Plain-text document sources

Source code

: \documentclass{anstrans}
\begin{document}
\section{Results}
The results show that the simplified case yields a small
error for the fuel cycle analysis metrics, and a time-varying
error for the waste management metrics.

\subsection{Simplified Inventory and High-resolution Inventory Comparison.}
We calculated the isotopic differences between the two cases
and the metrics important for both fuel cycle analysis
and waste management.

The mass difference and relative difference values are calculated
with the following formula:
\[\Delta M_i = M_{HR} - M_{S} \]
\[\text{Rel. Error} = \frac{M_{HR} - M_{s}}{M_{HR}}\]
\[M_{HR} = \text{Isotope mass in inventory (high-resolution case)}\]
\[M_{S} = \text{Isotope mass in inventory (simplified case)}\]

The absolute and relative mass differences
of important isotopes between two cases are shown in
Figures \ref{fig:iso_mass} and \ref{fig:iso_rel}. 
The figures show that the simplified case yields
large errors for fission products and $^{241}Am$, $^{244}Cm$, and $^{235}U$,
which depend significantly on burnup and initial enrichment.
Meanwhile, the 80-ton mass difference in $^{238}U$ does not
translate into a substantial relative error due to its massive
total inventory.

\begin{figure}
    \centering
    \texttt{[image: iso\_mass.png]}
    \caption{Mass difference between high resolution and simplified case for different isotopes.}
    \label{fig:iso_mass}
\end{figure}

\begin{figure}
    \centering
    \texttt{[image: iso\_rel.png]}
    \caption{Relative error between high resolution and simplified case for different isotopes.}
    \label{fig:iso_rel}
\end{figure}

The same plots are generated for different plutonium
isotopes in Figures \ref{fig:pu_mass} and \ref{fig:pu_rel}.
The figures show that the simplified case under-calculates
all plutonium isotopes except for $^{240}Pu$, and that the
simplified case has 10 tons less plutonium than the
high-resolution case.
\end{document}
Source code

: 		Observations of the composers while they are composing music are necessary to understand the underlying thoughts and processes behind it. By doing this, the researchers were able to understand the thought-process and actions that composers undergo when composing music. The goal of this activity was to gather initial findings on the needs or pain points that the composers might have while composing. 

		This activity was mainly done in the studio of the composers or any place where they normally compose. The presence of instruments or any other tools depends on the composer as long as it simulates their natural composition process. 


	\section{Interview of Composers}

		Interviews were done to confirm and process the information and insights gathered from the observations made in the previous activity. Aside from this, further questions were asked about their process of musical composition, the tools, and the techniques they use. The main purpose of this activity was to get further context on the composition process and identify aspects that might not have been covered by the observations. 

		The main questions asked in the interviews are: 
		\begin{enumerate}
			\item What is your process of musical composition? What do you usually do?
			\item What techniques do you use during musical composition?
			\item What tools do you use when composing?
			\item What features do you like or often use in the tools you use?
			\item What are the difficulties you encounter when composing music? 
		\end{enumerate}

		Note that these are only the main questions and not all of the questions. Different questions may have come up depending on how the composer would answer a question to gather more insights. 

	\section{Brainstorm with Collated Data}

**EXERCISE DESCRIPTION**
Would you please return all of the data exactly?

**RESPONSE AREA**
Source code

: \documentclass{anstrans}
\begin{document}
\section{Results}
The results show that the simplified case yields a small
error for the fuel cycle analysis metrics, and a time-varying
error for the waste management metrics.

\subsection{Simplified Inventory and High-resolution Inventory Comparison.}
We calculated the isotopic differences between the two cases
and the metrics important for both fuel cycle analysis
and waste management.

The mass difference and relative difference values are calculated
with the following formula:
\[\Delta M_i = M_{HR} - M_{S} \]
\[\text{Rel. Error} = \frac{M_{HR} - M_{s}}{M_{HR}}\]
\[M_{HR} = \text{Isotope mass in inventory (high-resolution case)}\]
\[M_{S} = \text{Isotope mass in inventory (simplified case)}\]

The absolute and relative mass differences
of important isotopes between two cases are shown in
Figures \ref{fig:iso_mass} and \ref{fig:iso_rel}. 
The figures show that the simplified case yields
large errors for fission products and $^{241}Am$, $^{244}Cm$, and $^{235}U$,
which depend significantly on burnup and initial enrichment.
Meanwhile, the 80-ton mass difference in $^{238}U$ does not
translate into a substantial relative error due to its massive
total inventory.

\begin{figure}
    \centering
    \texttt{[image: iso\_mass.png]}
    \caption{Mass difference between high resolution and simplified case for different isotopes.}
    \label{fig:iso_mass}
\end{figure}

\begin{figure}
    \centering
    \texttt{[image: iso\_rel.png]}
    \caption{Relative error between high resolution and simplified case for different isotopes.}
    \label{fig:iso_rel}
\end{figure}

The same plots are generated for different plutonium
isotopes in Figures \ref{fig:pu_mass} and \ref{fig:pu_rel}.
The figures show that the simplified case under-calculates
all plutonium isotopes except for $^{240}Pu$, and that the
simplified case has 10 tons less plutonium than the
high-resolution case.
\end{document}
Source code

: 		Observations of the composers while they are composing music are necessary to understand the underlying thoughts and processes behind it. By doing this, the researchers were able to understand the thought-process and actions that composers undergo when composing music. The goal of this activity was to gather initial findings on the needs or pain points that the composers might have while composing. 

		This activity was mainly done in the studio of the composers or any place where they normally compose. The presence of instruments or any other tools depends on the composer as long as it simulates their natural composition process. 


	\section{Interview of Composers}

		Interviews were done to confirm and process the information and insights gathered from the observations made in the previous activity. Aside from this, further questions were asked about their process of musical composition, the tools, and the techniques they use. The main purpose of this activity was to get further context on the composition process and identify aspects that might not have been covered by the observations. 

		The main questions asked in the interviews are: 
		\begin{enumerate}
			\item What is your process of musical composition? What do you usually do?
			\item What techniques do you use during musical composition?
			\item What tools do you use when composing?
			\item What features do you like or often use in the tools you use?
			\item What are the difficulties you encounter when composing music? 
		\end{enumerate}

		Note that these are only the main questions and not all of the questions. Different questions may have come up depending on how the composer would answer a question to gather more insights. 

	\section{Brainstorm with Collated Data}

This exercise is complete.